The decision gets interesting, though, when the Court writes this: “Szura argues that General Insurance had a duty to defend Szura against intentional misconduct as well as negligent acts, errors, and omissions because the ‘Exclusions’ section of the Errors and Omissions Policy states: ‘We will defend the insured against such claim unless or until the dishonest, fraudulent, criminal, malicious or knowingly wrongful act has been determined by any trial verdict, court ruling, regulatory ruling or legal admission, whether appealed or not.’ Szura misunderstands the effect of this exclusion. Exclusions limit the scope of coverage; an exclusion cannot expand the scope of coverage beyond that provided in the insuring agreement.”
The argument that “exclusions cannot create coverage” is a favorite of the insurance defense bar (see the current battles going on in the construction defect coverage world, over the “your work” exclusion). If we examine the language closely, however, we can see that the exclusion in Szura is not being used to “create” coverage. Coverage exists until a knowingly wrongful act has been proven. That’s what the policy says.
Is it possible to interfere with someone’s prospective economic advantage negligently? Suppose, for example, Charon had contacted Mayfair’s clients without knowing that they were Mayfair’s clients? Or, suppose Mayfair’s clients had contacted him, without having been solicited?
California, for one, specifically recognizes a tort of negligent interference with contractual relations, and has a model jury charge on that topic, which you can read here. The gist of the cause of action is that the defendant should have known of a relationship that probably would have resulted in a future economic benefit to the plaintiff, and failed to act with reasonable care. And in People Express Airlines v. Consolidated Rail Corp., 100 N.J. 246, 495 A.2d 107 (1985), the New Jersey Supreme Court wrote as follows at Note 4: “The notion that the defendant must have breached a duty independent of the negligent interference with economic expectations assumes that the defendant’s negligence–fortuitously resulting only in economic losses–is not a tort. Whether the law recognizes the injury as compensable is a matter of policy; but clearly an ‘independent’ tort has been committed, and no parasitic relationship with another tort should be required before determining whether the injury is compensable.

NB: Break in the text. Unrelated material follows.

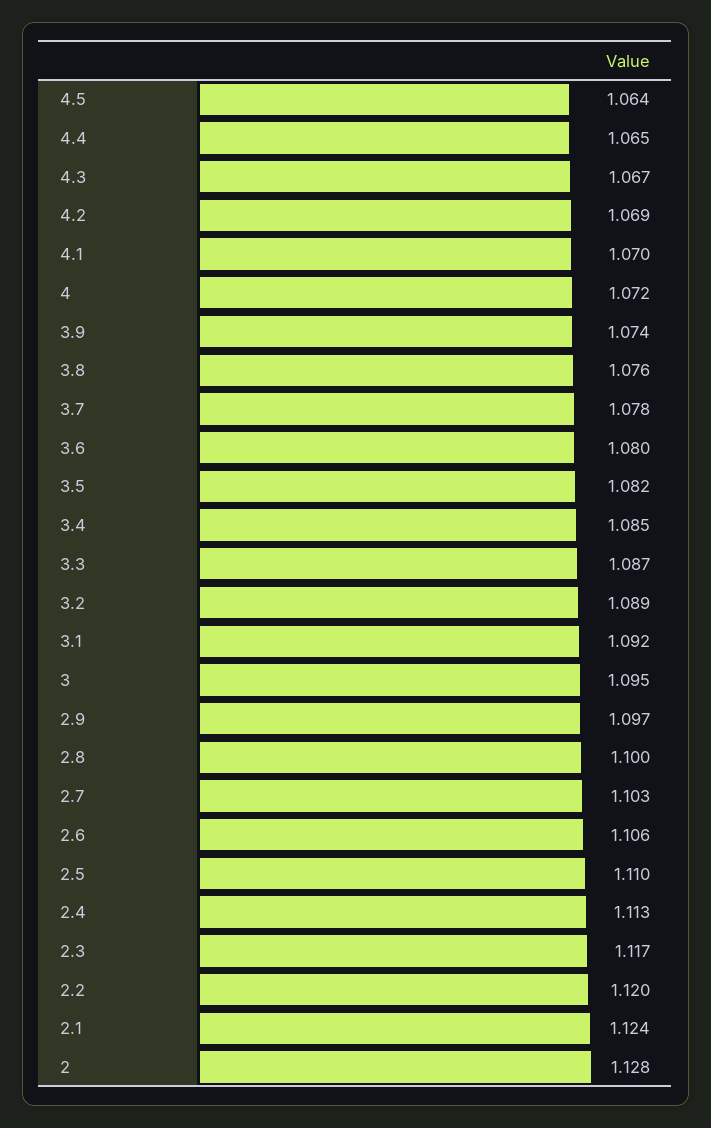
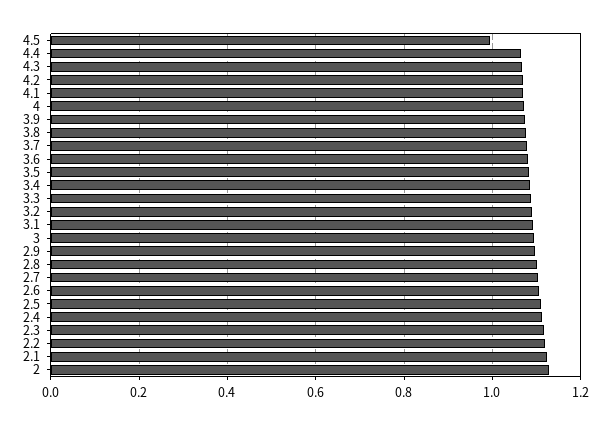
4.5: 1.064 -> 1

Further, the rule-of-damages rationale does not explain why the application of concepts of duty and proximate cause, which serve negligence well in cases where the plaintiff is physically harmed, cannot function equally well in cases in which there has been no physical harm.”
What happens in many insurance coverage cases is natural and understandable. A judge (being a human being) sees that someone has done something that the judge considers to have been wrong or malicious. The judge, consciously or unconsciously, does not want the wrongdoer to avoid punishment by accessing insurance coverage. So, while the defense bar often refers to results-driven decisions, that knife cuts both ways. I think it’s important to remember that policyholders generally do not buy insurance for commercial advantage; instead, they buy it to protect themselves against catastrophic loss. Under the language of the policy, unless and until the carrier proves knowingly malicious conduct, coverage should exist. (Unfortunately, though, I’m not wearing a black robe.)